Over 300 members of the Boise State University (BSU) community gathered in the school’s student union building on Tuesday to hear state lawmakers debate the merits of the university’s diversity, equity, and inclusion programs.
The debate, which was co-hosted by BSU’s College Republicans and Young Democrats, was the result of several months of public scrutiny by Republican lawmakers regarding the university’s diversity efforts. Such programming includes separate graduation ceremonies for underrepresented students and the hiring of additional DEI staff, according to Boise State Public Radio and Idaho Ed News.
In July, 28 state lawmakers led by Rep. Barbara Ehardt (R-Idaho Falls) sent a letter to newly instated BSU president Marlene Tromp arguing that allocating money toward DEI programming goes against the ‘Idaho way’ and could instead be used to lower tuition costs. Since then, several of the letter’s signatories have threatened to pull funding from BSU.
During Tuesday’s debate, however, both Ehardt and Rep. Bryan Zollinger (R-Idaho Falls) said they would not vote to cut any funding and claimed they were unaware that other lawmakers were putting forth that suggestion. Instead, they took issue with the way BSU is implementing DEI efforts, suggesting that such programming is “dividing” and “segregating,” according to Boise State Public Radio.

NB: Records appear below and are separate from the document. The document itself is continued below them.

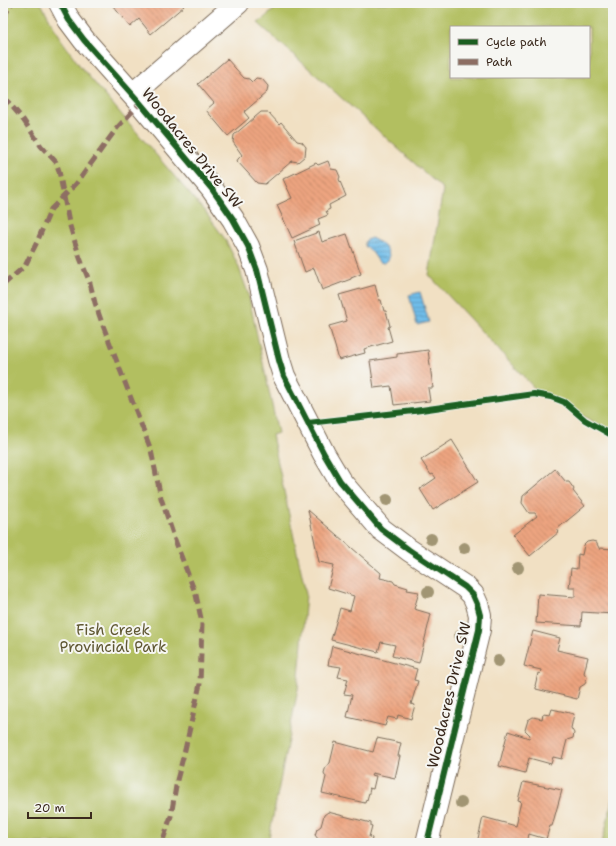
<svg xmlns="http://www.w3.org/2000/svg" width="616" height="846" viewBox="0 0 616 846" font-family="'Shantell Sans',sans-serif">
<defs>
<pattern id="water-rules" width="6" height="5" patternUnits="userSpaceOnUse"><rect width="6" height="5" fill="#70bdea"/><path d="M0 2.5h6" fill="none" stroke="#5d9abd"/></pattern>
<pattern id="building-back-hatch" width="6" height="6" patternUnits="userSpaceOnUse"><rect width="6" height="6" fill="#eda480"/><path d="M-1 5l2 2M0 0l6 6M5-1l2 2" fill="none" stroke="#c18668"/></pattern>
</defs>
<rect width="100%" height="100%" fill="#f6f6f2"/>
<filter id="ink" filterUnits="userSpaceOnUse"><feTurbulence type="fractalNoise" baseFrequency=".025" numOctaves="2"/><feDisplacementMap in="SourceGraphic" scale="8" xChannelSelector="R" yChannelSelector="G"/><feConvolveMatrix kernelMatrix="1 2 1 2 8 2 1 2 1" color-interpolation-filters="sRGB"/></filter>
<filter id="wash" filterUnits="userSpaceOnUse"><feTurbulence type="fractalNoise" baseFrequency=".012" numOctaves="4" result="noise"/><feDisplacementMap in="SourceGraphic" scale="16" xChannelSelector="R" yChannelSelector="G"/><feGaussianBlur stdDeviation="0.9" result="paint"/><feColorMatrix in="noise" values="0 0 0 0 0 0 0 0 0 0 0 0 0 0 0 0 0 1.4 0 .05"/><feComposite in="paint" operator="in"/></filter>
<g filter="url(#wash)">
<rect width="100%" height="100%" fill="#f1e0c3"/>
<!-- park -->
<path fill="#b2bf61" stroke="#767440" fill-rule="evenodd" d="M 3,3 L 41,3 L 58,35 L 80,66 L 206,213 L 225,239 L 238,265 L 248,293 L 278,433 L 272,435 L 306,594 L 298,689 L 268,843 L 3,843 Z
M 282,3 L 613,3 L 613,432 L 538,392 L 429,275 L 443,189 L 258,23 ZM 451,27 L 589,27 L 589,77 L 451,77 Z
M 613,799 L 613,843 L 602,843 Z"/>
<!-- water -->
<path fill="url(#water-rules)" stroke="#567484" d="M 371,238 C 380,242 390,248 389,259 L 385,263 L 379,262 L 372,252 L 365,246 L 365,241 Z
M 420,292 L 429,322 L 417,325 L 409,295 Z"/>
<g id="blocks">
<!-- building -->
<path fill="url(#building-back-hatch)" d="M 116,3 L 181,3 L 184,6 L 151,34 L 139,19 L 130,27 L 113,6 Z
M 227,59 L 244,78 L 249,79 L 252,82 L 256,78 L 262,79 L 268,86 L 267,92 L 244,112 L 249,118 L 228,136 L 206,110 L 214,103 L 198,84 Z
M 261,112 L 268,112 L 279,124 L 281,122 L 297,141 L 302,142 L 306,147 L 305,156 L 298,162 L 292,161 L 265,184 L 257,183 L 237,161 L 238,159 L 242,155 L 233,142 L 234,135 Z
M 328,161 L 331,169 L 337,170 L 340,177 L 339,179 L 346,196 L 329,205 L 330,209 L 326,211 L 328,215 L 318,219 L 320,225 L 292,238 L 277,205 L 292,198 L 283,179 L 316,163 L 318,165 Z
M 319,232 L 322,242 L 347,234 L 361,274 L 351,278 L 351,279 L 322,290 L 314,268 L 305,272 L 294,241 Z
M 375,285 L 379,300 L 381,300 L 384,311 L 386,311 L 390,326 L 388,327 L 392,341 L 364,349 L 365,353 L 339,360 L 329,326 L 347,321 L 339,295 Z
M 428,350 L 433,388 L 428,388 L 430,401 L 394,405 L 391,386 L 374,388 L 370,361 L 397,357 L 397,354 Z
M 452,440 L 478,482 L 433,510 L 420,489 L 436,478 L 433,474 L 431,475 L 421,460 Z
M 555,469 L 566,482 L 569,482 L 574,489 L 573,491 L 585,506 L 557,529 L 559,532 L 530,556 L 513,535 L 537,516 L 535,513 L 529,513 L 522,503 L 523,496 Z
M 308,510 L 381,573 L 380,578 L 393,581 L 395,584 L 408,588 L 407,590 L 419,592 L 414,609 L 431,614 L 419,663 L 392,656 L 395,645 L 381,642 L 378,652 L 331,640 L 340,608 L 350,611 L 354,596 L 328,588 L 334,565 L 319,562 Z
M 592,541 L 596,542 L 600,550 L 600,548 L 613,549 L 613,614 L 582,612 L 581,626 L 536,623 L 538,594 L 575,597 L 575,588 L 569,588 L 571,568 L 577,569 L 578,554 L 582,555 L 584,545 L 587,542 Z
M 533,631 L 560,638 L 557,650 L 588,657 L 584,673 L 587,677 L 585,684 L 580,687 L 577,699 L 536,689 L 536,687 L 535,686 L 538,673 L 540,674 L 541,670 L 524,666 Z
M 332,646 L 417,669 L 414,680 L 418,681 L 411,704 L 415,705 L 411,719 L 398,715 L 397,719 L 388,717 L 385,726 L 347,717 L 352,695 L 344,694 L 348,679 L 338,677 L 341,667 L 328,665 Z
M 552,709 L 574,714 L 571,728 L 574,733 L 573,738 L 567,740 L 562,759 L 553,757 L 551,764 L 529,758 L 525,773 L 499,766 L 508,731 L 529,738 L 530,735 L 525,730 L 528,720 L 533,717 L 542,719 L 543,714 L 550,715 Z
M 377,738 L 401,743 L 398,756 L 400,756 L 395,778 L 372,773 L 371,775 L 376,776 L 373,789 L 369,788 L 370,789 L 367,800 L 366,799 L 365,803 L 322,793 L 326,777 L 324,773 L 326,766 L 330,763 L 335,742 L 373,752 Z
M 523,782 L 562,790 L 552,826 L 550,826 L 546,839 L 529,834 L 527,843 L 477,843 L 483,817 L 516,826 L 518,818 L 517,818 L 521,802 L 518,801 Z
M 328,812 L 371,823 L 371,826 L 372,826 L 369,837 L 372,838 L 371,843 L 317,843 L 318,839 L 315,835 L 317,829 L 321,826 L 324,815 Z"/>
</g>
</g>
<g filter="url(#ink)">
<use href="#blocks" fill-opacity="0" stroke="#7b6a58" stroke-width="1"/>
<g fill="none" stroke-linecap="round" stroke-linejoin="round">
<!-- street casing -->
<g stroke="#7b6a58" stroke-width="24">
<path id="street" d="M 60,3 L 69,20 L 84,40 L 140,103 L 212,189 L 233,219 L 248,246 L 257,270 L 279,360 L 284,376 L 324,454 L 340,481 L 381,529 L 409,550 L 465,587 L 473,595 L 477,604 L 480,615 L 479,630 L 427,843
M 133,94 L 238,3"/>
</g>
<!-- street -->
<use href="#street" stroke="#fff" stroke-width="22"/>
<!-- quiet -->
<path stroke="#8d6e63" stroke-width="5" stroke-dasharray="10 5" stroke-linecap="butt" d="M 3,18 L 12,3
M 3,96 L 22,118 L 41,146 L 56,162 L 59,171 L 69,223 L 80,258 L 90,283 L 95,303 L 102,323 L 151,450 L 161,498 L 175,540 L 196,595 L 202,623 L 200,684 L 184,754 L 177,780 L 171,816 L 162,843
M 3,285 L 25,266 L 37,242 L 51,209 L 76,184 L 117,128 L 140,103"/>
<!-- cycleway casing -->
<g stroke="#f6f6f2" stroke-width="8">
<path id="cycleway" d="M 60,3 L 69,20 L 84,40 L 140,103 L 212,189 L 233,219 L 248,246 L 257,270 L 279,360 L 284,376 L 324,454 L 340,481 L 381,529 L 409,550 L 465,587 L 473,595 L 477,604 L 480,615 L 479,630 L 427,843
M 308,423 L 414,411 L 534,394 L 551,397 L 564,402 L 585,420 L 613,436"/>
</g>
<!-- cycleway -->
<use href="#cycleway" stroke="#1b5e20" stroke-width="6"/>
</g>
<!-- trees -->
<g fill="#a19573">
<circle cx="387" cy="500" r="6"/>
<circle cx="431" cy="539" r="6"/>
<circle cx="464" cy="548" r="6"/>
<circle cx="518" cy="568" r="6"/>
<circle cx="428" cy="592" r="6"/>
<circle cx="460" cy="636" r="6"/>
<circle cx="498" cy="661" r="6"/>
<circle cx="461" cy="803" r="6"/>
</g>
</g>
<g text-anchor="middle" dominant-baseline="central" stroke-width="4" stroke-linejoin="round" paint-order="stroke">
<!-- street labels -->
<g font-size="15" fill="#3b2a1e" stroke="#f6f6f2">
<text transform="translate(192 148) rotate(51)">Woodacres Drive SW</text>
<text transform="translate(449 695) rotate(-77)">Woodacres Drive SW</text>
</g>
<!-- park labels -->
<g font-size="15" fill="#5f5732" stroke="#f6f6f2">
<text x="113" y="630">Fish Creek<tspan x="113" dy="17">Provincial Park</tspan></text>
</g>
</g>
<!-- margin -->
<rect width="616" height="846" fill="none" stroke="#f6f6f2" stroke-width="16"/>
<!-- legend -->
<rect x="450" y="26" width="140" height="52" fill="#f6f6f2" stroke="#aba49d"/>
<rect x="458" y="39" width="20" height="6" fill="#1b5e20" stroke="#aba49d"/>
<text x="486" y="46" font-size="12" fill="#3b2a1e">Cycle path</text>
<rect x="458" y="59" width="20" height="6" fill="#8d6e63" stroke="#aba49d"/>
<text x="486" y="66" font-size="12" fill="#3b2a1e">Path</text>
<!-- scale -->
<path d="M28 812v6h63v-6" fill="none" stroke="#3b2a1e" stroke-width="2"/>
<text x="34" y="812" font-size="12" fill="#3b2a1e" stroke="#f6f6f2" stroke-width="3" paint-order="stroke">20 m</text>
</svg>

Most of BSU’s diversity programs are funded by grants and corporate sponsorships, according to The Idaho Press.
Rep. Mat Erpelding (D-Boise) and Sen. Cherie Buckner-Webb (D-Boise) took issue with Ehardt’s use of the term “segregation.” Erpelding, who teaches at BSU, said the word specifically refers to historical and institutional structures designed to oppress members of underrepresented groups and does not apply to DEI programs. He and Buckner-Webb both argued that programs for underrepresented individuals foster a sense of inclusion on a campus where 75 percent of the student body is White. In addition, they argued that diversity and inclusion in higher education benefits the state’s economy.
Erhardt and Zollinger also expressed concern that supporters of President Donald Trump had been bullied on campus for wearing “Make America Great Again” hats. They accused the university of discouraging conservative viewpoints and using taxpayer dollars to support a “social justice agenda,” according to Idaho Ed News.
Reporters said the evening was mostly cordial, though students did display some “displeasure” with Ehardt. The representative told The Idaho Statesman that she considered the event a success, since a variety of individuals with different political beliefs showed up and listened to one another.